Prince Harry has good reason to be upset
Prince Harry has said in the past that he worries about his wife and young son, Archie, and the way they are covered in the tabloids and hounded by paparazzi. He, of course, has tragic memories of his mother, Princess Diana, dying in a car crash as she and boyfriend Dodi Fayed fled photographers in Paris in 1997. His sensitive and strong feelings about the gossip media are all too well-founded.
Now, Meghan Markle and Prince Harry have announced in a letter to four London-based tabloids, The Sun, the Daily Mail, the Daily Express, and the Daily Mirror, that they will no longer be working with them in any way, nor will their PR team. The duke and duchess were clear in their letter what that means to them, saying they would no longer “offer themselves up as currency for an economy of clickbait and distortion.”
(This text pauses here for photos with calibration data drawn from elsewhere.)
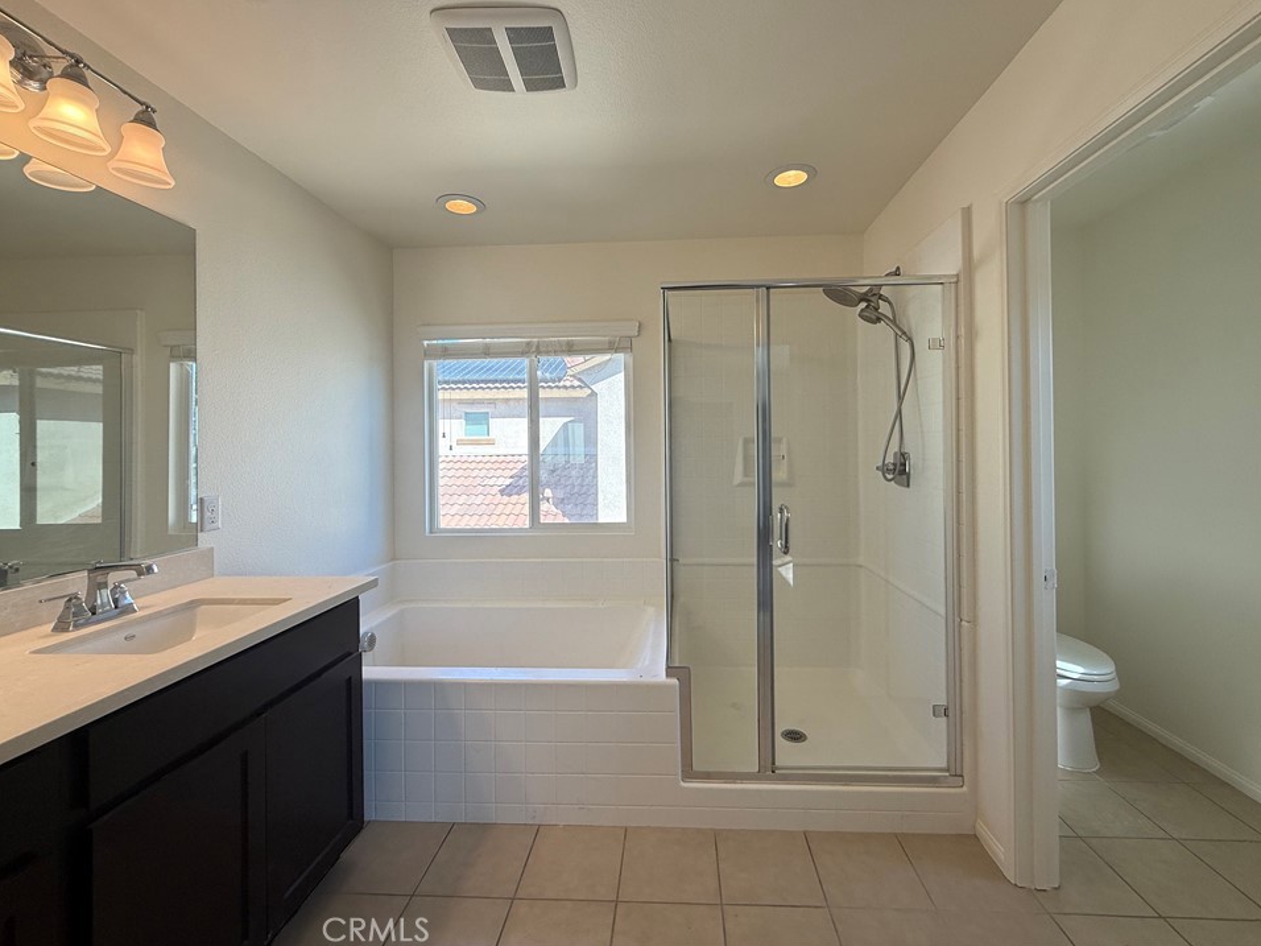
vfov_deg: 81.6
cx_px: 653
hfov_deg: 98.1
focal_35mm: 15
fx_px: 546
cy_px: 442
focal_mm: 2.22
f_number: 2.2
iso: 64
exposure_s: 1/190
The letter explains that the duke and duchess will not “engage” with the outlets. “There will be no corroboration and zero engagement,” the letter reads. “This policy is not about avoiding criticism. It’s not about shutting down the public conversation or censoring accurate reporting.” Indeed, Markle and Prince Harry emphasize that they support a free and open press, but they draw the line at falsehoods, writing, “it can’t be based on a lie.”
These are large outlets
The four outlets singled out by the duke and duchess are four of the largest papers in London, which combined have a daily circulation of around three million, and are well-known for what you might say is a causal relationship with the truth sometimes. While the four publications in question are not as ridiculously false as some of the outlets Gossip Cop covers on a daily basis, these papers engage in many of the same tactics, including bait-and-switch headlines and quoting dubious sources with little or no attribution.
Prince Harry and Meghan Markle are fighting on multiple fronts
This isn’t the first time the royal couple have publicly pushed back against these types of publications. In October, Prince Harry and Meghan Markle sued the Mail On Sunday for letters it published that Markle had written to her estranged father, Thomas Markle. As that case winds its way through the British legal system, the couple has taken this next step as part of their new life as non-working members of The Firm.
Some former writers are attacking them
The reaction has been predictable. Piers Morgan, himself a veteran writer and editor for two of the outlets singled out, took to Twitter to attack the couple, saying, “Britain is so well rid of the ghastly Sussexes.” His sentiment sums up exactly why Prince Harry and Markle did what they felt was necessary: Why engage with papers that so often personally attack you?
In the letter, the couple succinctly explain something Gossip Cop points out every day, “The Duke and Duchess of Sussex have watched people they know — as well as complete strangers — have their lives completely pulled apart for no good reason, other than the fact that salacious gossip boosts advertising revenue.” For that, we applaud them.